Beautycon 2023 will also champion diversity, another one of its original tenets. A preview of the event, held back in June, announced the tagline for this year’s iteration: “Rally the rising beauty rebels.” “We’re looking at those individuals [who] may typically not see themselves in traditional beauty spaces,” says Corey Stokes, senior vice president of Essence Ventures (and Highsnobiety’s former fashion director). According to Stokes, the event will host a lineup of talent that’s diverse not just in skin tone, but also in personality and community. Expanding beyond traditional beauty influencers, this year’s event will also feature former political strategist Zara Rahim, rapper Saucy Santana, and Shirley Raines, founder of Beauty 2 the Streetz, a non-profit that provides makeup to unhoused folks on Skid Row.

This all sounds promising on paper, but it’s up to Beautycon’s new management to prove that its commitment to equity — a cause that Mahdara championed during their time at the company —  is genuine. As CEO, Mahdara spoke at length about the challenges they face as a queer, person of color navigating the world of investment. Under their leadership, a whopping 80 percent of brands participating in Beautycon were founded by women of color — a commendable achievement, for sure. As Beautycon moves forward, it’s imperative that its diversity efforts are truly as equitable, inside and out, as they purport to be.

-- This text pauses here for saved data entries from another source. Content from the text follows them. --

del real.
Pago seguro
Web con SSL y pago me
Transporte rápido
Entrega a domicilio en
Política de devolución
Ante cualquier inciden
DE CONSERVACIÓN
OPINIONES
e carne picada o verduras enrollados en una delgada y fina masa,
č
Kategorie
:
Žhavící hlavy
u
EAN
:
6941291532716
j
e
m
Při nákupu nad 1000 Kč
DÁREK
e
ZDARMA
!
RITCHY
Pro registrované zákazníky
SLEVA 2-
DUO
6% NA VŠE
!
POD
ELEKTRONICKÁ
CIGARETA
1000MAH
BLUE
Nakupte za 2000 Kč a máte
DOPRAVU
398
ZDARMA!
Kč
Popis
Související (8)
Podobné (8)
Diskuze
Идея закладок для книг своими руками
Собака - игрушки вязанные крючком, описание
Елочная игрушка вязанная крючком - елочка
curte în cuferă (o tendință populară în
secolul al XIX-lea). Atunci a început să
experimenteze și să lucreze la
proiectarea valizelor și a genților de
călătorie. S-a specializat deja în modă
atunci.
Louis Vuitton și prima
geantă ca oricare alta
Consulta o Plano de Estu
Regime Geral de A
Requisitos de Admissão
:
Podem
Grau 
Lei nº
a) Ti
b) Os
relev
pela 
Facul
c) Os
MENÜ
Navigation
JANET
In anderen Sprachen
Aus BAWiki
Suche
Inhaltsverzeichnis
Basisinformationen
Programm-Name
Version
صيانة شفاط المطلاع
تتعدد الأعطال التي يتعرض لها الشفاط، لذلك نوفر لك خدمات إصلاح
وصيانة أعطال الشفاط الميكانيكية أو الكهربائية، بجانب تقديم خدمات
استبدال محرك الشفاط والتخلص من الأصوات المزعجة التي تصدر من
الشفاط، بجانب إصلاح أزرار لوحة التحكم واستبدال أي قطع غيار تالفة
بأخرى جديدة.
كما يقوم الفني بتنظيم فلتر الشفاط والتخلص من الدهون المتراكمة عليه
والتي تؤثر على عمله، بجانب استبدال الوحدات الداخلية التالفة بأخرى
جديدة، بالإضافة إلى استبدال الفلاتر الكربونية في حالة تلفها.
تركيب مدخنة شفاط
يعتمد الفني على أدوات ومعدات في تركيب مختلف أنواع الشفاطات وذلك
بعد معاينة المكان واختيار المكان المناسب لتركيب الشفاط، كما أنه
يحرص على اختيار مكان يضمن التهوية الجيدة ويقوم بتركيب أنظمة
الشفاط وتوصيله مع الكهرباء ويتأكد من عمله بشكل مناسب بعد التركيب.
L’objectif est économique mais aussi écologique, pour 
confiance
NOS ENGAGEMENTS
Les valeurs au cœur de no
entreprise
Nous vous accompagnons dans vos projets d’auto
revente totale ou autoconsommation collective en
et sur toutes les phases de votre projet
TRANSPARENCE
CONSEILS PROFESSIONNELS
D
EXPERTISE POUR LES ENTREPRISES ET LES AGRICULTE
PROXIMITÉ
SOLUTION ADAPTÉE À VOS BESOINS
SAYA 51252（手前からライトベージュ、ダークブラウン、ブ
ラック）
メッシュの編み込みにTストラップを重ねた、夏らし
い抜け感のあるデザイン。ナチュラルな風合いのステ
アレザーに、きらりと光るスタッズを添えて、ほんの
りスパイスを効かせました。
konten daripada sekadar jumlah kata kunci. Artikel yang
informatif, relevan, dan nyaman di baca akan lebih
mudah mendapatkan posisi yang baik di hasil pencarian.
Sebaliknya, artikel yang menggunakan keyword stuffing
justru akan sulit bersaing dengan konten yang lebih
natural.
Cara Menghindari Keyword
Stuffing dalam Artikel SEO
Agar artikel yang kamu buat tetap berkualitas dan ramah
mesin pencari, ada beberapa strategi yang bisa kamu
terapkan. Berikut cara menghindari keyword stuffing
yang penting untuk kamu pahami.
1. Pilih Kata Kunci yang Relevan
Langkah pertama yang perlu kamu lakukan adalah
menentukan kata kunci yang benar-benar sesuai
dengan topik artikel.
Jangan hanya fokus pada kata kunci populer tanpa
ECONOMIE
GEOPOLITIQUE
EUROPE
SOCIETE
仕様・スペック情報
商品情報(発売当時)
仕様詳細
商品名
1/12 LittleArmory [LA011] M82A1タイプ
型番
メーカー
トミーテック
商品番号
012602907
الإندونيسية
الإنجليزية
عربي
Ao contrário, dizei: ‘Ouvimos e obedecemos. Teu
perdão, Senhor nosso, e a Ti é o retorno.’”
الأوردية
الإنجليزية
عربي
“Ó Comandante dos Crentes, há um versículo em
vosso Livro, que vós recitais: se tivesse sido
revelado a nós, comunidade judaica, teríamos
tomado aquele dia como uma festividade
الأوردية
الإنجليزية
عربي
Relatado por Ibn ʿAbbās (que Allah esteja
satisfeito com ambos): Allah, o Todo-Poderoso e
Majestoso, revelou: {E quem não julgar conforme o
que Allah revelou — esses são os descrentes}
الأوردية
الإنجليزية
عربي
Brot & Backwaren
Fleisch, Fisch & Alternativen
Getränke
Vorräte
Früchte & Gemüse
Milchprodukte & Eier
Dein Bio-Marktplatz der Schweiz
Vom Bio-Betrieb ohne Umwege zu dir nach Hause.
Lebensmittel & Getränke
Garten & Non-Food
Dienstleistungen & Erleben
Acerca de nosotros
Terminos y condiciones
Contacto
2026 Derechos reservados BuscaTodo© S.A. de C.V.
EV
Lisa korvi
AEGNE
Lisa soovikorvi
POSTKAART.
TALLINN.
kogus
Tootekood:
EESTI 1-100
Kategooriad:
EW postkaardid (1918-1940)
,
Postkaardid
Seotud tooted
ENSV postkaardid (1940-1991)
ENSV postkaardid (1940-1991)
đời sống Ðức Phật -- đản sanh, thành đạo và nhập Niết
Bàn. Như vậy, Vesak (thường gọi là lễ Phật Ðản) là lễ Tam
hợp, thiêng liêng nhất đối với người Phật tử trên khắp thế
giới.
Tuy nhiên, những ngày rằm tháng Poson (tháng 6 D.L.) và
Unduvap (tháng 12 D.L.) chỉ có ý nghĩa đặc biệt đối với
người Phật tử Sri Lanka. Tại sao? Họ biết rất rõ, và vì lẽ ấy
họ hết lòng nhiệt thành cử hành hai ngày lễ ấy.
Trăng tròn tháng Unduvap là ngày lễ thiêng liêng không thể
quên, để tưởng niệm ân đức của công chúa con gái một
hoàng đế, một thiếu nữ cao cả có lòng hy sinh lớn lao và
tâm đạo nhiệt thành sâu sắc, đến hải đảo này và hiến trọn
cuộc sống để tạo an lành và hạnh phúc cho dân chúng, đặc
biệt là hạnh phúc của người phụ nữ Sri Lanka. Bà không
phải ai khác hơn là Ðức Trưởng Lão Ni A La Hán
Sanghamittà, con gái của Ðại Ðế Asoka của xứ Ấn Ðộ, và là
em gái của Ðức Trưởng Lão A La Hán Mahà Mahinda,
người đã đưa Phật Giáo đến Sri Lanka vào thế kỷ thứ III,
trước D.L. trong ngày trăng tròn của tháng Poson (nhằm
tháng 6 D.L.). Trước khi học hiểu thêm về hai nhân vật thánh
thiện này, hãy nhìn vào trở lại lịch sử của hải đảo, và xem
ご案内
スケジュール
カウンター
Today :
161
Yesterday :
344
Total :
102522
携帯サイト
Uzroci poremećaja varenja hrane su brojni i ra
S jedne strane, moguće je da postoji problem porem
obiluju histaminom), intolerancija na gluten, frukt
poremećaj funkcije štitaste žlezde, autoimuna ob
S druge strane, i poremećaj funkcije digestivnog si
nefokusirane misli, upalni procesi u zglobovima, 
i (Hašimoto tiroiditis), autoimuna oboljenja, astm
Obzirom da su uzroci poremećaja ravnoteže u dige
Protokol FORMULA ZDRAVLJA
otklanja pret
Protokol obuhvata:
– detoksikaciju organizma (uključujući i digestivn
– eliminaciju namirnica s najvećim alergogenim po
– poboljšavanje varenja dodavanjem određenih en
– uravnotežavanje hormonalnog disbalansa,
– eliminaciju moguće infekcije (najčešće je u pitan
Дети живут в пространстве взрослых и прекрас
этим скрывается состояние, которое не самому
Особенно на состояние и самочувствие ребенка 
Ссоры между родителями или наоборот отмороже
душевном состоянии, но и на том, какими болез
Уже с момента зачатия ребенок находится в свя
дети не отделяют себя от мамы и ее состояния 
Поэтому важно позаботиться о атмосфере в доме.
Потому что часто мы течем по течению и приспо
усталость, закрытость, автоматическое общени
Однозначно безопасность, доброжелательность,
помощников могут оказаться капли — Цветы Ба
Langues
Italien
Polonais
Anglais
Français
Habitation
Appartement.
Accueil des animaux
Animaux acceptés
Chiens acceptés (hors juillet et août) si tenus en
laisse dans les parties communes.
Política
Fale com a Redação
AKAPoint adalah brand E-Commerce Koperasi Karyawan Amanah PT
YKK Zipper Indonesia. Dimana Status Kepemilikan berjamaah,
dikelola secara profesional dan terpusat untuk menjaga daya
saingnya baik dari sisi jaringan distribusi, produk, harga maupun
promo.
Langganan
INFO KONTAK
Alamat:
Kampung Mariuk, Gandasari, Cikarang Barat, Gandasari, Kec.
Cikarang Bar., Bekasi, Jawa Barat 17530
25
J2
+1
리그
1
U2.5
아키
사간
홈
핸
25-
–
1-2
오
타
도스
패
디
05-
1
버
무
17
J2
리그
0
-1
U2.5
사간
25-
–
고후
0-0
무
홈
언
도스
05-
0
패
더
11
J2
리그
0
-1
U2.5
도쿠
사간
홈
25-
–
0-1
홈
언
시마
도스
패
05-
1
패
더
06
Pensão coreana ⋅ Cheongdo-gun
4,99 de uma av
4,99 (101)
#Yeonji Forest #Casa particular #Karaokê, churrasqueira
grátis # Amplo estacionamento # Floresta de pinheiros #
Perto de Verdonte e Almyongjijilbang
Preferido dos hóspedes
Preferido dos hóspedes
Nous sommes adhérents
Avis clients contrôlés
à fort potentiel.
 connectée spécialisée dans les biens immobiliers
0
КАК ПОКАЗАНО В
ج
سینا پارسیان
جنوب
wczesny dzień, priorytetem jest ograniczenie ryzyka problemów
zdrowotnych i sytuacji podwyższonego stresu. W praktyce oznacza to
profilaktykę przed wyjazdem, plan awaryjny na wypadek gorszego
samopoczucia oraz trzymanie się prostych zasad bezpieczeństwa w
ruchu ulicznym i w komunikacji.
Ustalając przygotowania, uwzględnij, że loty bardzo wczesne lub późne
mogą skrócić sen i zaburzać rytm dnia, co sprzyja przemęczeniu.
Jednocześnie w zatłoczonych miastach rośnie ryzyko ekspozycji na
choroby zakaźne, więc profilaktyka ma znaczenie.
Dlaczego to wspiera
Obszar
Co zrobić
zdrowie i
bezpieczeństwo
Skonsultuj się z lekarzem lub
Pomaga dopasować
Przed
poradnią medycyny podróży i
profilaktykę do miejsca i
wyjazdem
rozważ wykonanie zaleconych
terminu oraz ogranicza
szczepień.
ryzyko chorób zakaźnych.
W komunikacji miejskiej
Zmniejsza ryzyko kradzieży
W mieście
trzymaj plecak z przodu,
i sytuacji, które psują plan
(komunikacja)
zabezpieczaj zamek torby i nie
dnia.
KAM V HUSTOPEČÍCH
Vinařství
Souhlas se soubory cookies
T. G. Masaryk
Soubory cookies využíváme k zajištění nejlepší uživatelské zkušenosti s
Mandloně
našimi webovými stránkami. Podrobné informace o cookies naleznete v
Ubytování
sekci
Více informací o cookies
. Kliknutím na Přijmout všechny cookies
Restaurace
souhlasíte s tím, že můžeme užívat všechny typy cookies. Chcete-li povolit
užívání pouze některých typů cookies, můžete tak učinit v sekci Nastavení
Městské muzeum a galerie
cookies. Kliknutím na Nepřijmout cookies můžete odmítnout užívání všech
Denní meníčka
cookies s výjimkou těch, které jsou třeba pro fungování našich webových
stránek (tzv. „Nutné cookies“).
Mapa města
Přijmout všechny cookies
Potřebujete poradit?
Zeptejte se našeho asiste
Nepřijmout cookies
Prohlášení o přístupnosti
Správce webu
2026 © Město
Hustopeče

The company’s last event was in 2019. Since then, a lot has changed. For one, there was a global pandemic. There were also global protests sparked by the murder of George Floyd, a reckoning that forced brands to voice their political values, often via statements posted to social media and donations to anti-racism causes. These initiatives weren’t always welcomed with open arms — savvy consumers were quick to point out when a brand’s newfound commitment to diversity and inclusion seemed at odds with its internal practices. 

Dennis is confident that Beautycon 2.0 won’t just talk the talk, but walk the walk. “It’s not just about doing campaigns or showcasing certain people on social media,” she says. “We shouldn’t have to post online for people to feel as though there’s representation across the board when you attend a Beautycon event — you should feel that way when you’re talking with members of our team. Also, from a business perspective, [Beautycon] is a place where you can come for discovery. It’s not just about the brands who can afford the biggest booths.”

Dennis, who spearheaded much of the event’s programming, also made a point to consider  how Beautycon’s panelists and discussions would land with attendees of different demographics. “When somebody is in the crowd they’re able to look on stage and say, ‘Hey, I relate to this person because we both have the same native language,’ or ‘We’re both from the same country,’ or ‘I look like her.’ At a lot of events, that’s very hard to find — sometimes you feel like you’re the only one in the room.”

At the end of the day, Dennis hopes every single Beautycon attendee will leave feeling valued. “You don’t have to have 10 million followers to feel important at Beautycon. You don’t have to be a content creator, you don’t have to be a celebrity,” she says. “Every single person who is attending the event is equally as important.”